### [Extract to read]
Content starts

Admission labs revealed elevated troponin-I (0.430 ng/ml), D-dimer (9056 ng/ml) and BNP (1280 Pg/ml) levels with sub-therapeutic INR (1.2) (See Table 1 for further details on admission labs). Arterial blood gas showed high A-a gradient hypoxia.

Table 1

Pertinent admission laboratory data.

WBC count	7100/mm3
Hemoglobin	14.5 gm/dL
Hematocrit	44.1%
Prothrombin time	13.3 s
INR	1.2
PTT	22.5 s
Blood urea nitrogen	23 mg/dl (H)
Creatinine	0.5 mg/dl
Sodium	137 mEq/L
Bicarbonate	24 mEq/L
Chloride	104 mEq/L
Troponin	0.430 ng/ml (H)
BNP	1280 Pg/ml (H)
D-Dimer	9056 ng/ml (H)
Arterial blood gas on room air	7.44/29(L)/64(L)

*Note: (H) indicates high, (L) indicates low.

EKG showed sinus tachycardia at 144 bpm with non-specific ST–T changes.

Chest radiogram failed to show any gross infiltrate, atelectasis or effusion (Fig. 1). CT pulmonary angiogram revealed filling defects in both the pulmonary arteries (Fig. 2A and B) with no pulmonary infarction. Filling defects extended to the lobar branches distally.

Fig. 1

X-ray showing no infiltrate, atelectasis or effusion.

Fig. 2

(A and B): CTPA showing pulmonary emboli in bilateral pulmonary arteries (Arrows).

Content ends

### [Questions to answer]
**1)** Please rewrite the paragraph beginning "Chest radiogram failed to show" from the case excerpt above as a short bulleted list, keeping its main findings.
**2)** Answer these questions using the case excerpt above:
(a) What was the INR on admission?
(b) What rhythm and rate did the EKG show?
(c) How far distally did the filling defects extend?

### [Dataset records]
Content starts

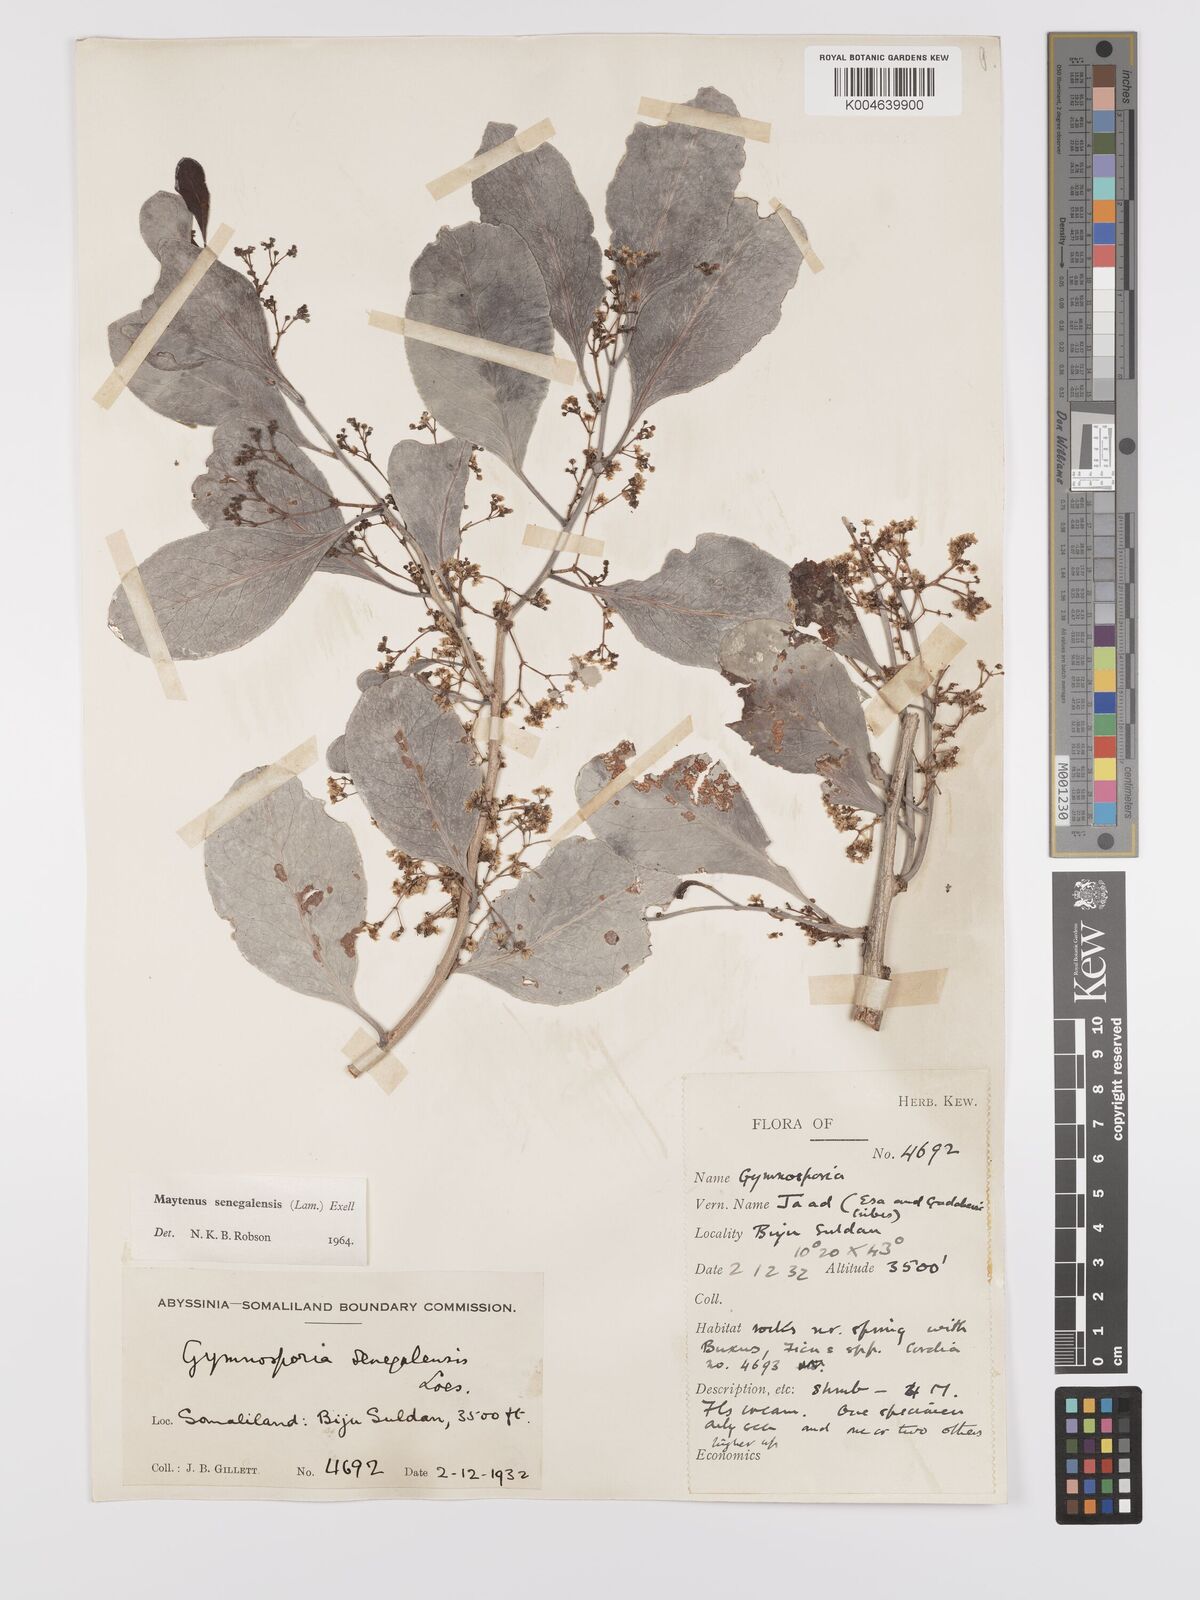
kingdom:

Content ends
Content starts

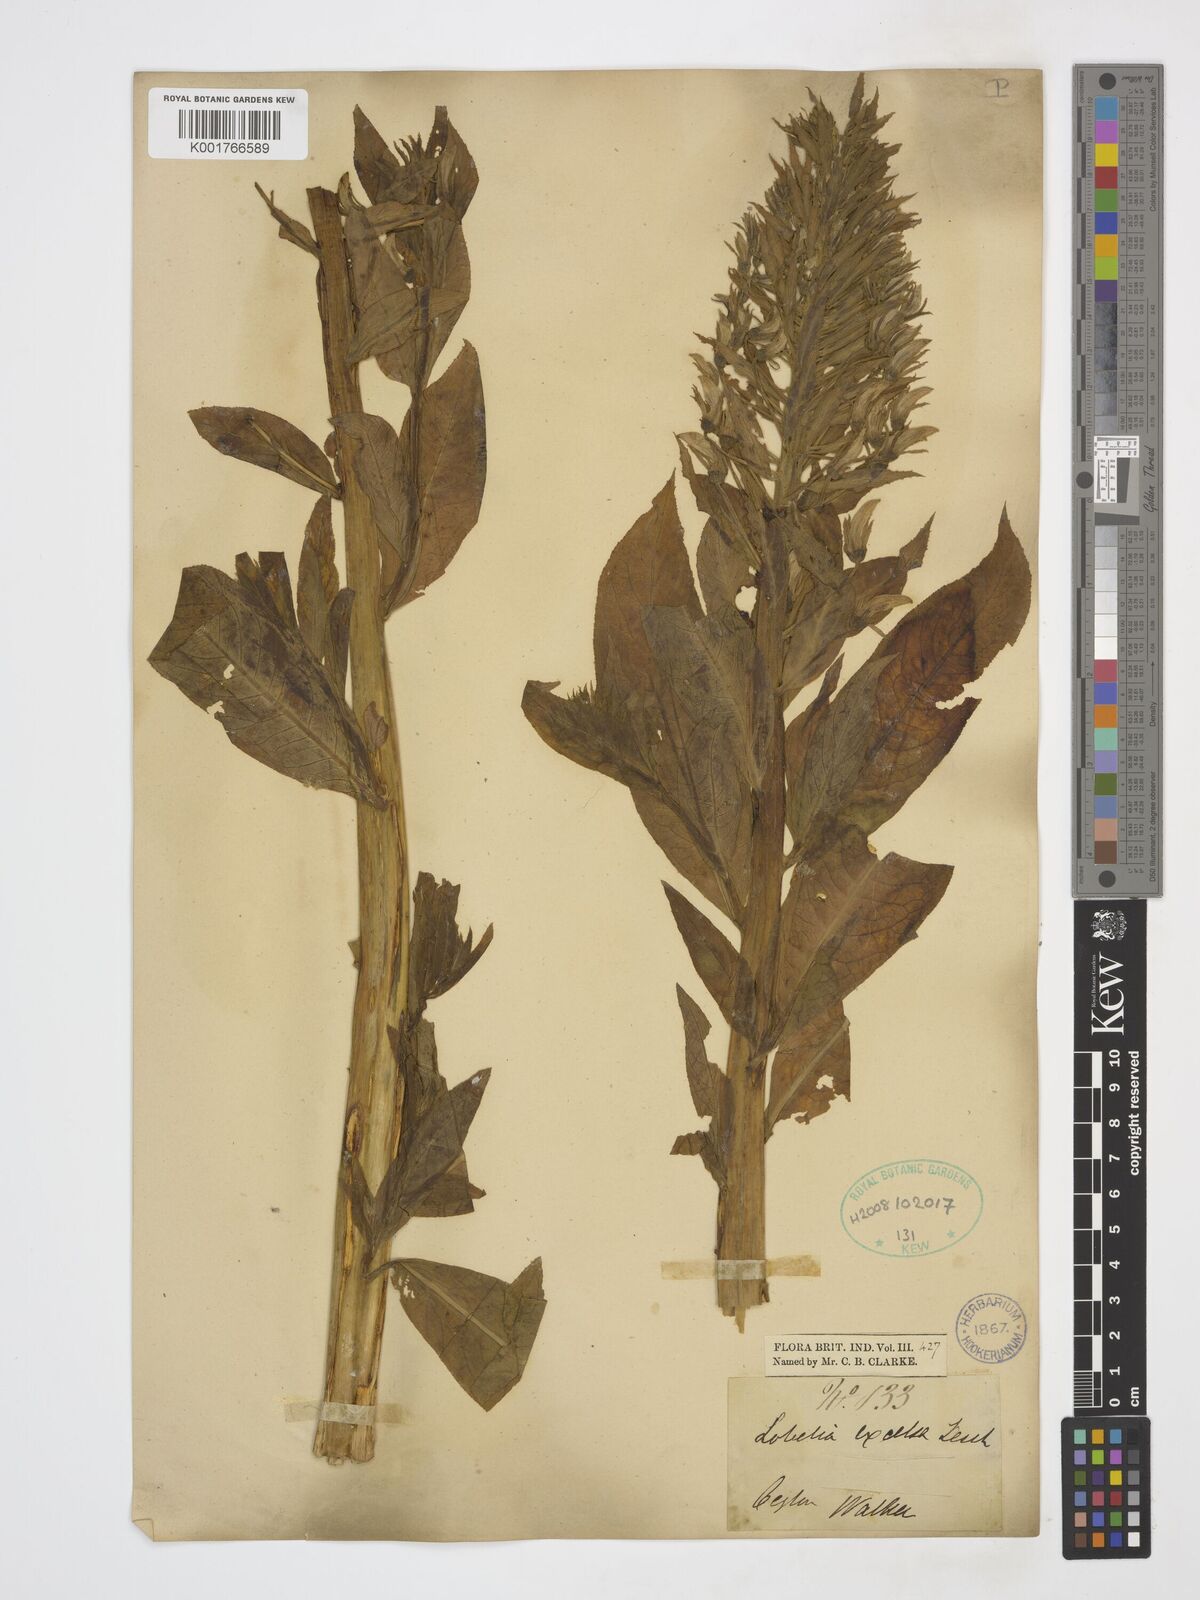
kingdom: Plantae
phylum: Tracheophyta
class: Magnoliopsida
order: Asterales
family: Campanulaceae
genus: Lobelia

Content ends

### [Answers by task]
**1)**
- Chest X-ray: no gross infiltrate, atelectasis or effusion (Fig. 1)
- CT pulmonary angiogram: filling defects in both pulmonary arteries (Fig. 2A and B)
- No pulmonary infarction
- Filling defects extended distally to the lobar branches

**2)**
(a) 1.2, described as sub-therapeutic
(b) Sinus tachycardia at 144 bpm
(c) To the lobar branches